Credito Bergamasco (Creberg) was an Italian bank based in Bergamo, Lombardy. The bank was acquired by Banca Popolare di Verona – Banco S. Geminiano e S. Prospero S.c.a.r.l. in 1997. The bank remained as a list company in Borsa Italiana until 2014. In 2014 it was absorbed into Banco Popolare S.C.. However, the former bank remained as a division of the company.

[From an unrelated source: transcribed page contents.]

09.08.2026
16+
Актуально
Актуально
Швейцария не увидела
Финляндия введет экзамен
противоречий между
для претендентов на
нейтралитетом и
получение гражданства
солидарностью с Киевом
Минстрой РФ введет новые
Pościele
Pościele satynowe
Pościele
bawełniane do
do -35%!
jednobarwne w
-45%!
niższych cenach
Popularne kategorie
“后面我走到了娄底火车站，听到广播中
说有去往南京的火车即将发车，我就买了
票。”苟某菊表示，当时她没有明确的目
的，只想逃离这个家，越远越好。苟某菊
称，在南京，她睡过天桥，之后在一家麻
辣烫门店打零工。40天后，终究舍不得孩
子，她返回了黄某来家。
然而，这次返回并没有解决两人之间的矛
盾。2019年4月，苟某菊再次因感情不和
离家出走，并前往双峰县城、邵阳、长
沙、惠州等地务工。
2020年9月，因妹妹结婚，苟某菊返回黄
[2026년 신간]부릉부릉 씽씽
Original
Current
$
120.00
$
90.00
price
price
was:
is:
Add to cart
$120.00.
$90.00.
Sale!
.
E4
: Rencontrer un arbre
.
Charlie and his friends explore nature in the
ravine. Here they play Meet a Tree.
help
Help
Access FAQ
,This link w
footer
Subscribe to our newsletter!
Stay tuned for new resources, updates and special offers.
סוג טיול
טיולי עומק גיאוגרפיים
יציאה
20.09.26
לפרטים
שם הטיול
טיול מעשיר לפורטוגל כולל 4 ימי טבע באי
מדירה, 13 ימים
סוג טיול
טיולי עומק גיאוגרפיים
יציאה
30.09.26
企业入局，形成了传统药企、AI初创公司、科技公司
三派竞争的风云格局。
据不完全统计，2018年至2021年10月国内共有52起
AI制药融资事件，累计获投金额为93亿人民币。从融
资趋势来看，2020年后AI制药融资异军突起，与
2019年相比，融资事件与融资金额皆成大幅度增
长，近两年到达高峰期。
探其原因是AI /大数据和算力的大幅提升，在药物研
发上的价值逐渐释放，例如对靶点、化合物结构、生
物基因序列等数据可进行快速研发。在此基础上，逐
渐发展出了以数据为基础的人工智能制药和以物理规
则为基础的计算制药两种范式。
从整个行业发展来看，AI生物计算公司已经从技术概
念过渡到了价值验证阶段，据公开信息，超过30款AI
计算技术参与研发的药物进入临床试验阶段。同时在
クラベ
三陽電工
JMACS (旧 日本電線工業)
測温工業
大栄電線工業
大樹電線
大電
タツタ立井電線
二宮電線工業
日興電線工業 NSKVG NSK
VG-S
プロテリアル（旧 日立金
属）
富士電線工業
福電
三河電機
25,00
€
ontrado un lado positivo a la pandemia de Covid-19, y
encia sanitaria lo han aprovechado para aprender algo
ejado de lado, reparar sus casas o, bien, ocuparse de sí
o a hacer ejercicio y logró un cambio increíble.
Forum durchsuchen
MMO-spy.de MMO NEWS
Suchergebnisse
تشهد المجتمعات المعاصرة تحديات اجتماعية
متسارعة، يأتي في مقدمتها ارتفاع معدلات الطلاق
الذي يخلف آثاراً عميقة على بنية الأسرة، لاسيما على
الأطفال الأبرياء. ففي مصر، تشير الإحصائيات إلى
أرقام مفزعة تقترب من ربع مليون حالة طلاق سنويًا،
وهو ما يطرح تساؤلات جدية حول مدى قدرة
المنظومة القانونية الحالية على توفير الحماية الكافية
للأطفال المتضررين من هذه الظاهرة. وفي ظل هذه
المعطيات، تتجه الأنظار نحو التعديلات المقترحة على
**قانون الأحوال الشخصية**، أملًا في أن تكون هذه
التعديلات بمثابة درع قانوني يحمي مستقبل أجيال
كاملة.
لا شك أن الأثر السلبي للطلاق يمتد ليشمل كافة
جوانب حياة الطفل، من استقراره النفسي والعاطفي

The bank covered Lombardy region, except Province of Sondrio (no Banco Popolare existence), Province of Lodi (belongs to Banca Popolare di Lodi), Province of Cremona (belongs to Banca Popolare di Cremona and Crema), Province of Pavia (belongs to Banca Popolare di Novara) and Province of Mantova (belongs to Banca Popolare di Verona).

==History==
In 2006, Banco Popolare di Verona e Novara hold 87.72% shares of Credito Bergamasco. The banking group acquired a minority stake of Creberg from Cattolica Assicurazioni in 2002 and 2004. In 2009 Banco Popolare increased to hold 88.990% shares. In 2010 Banco Popolare acquired the remain shares of Cassa di Risparmio di Lucca Pisa Livorno for cash and the shares of Credito Bergamasco from Fondazione Cassa di Risparmio di Lucca. It made Banco Popolare's holding deceased to 77.428% but with a call option to buy back the shares from the banking foundation, which was expired in 2013. However, on 1 June 2014 Banco Popolare absorbed Credito Bergamasco by issues 1.412 shares of Banco Popolare for each shares of Credito Bergamasco.

==Sponsorship==
The bank was a sponsor of Atalanta B.C. until 2017. In 2017–18 season, the football club was sponsored by another Bergamo-based bank UBI Banca.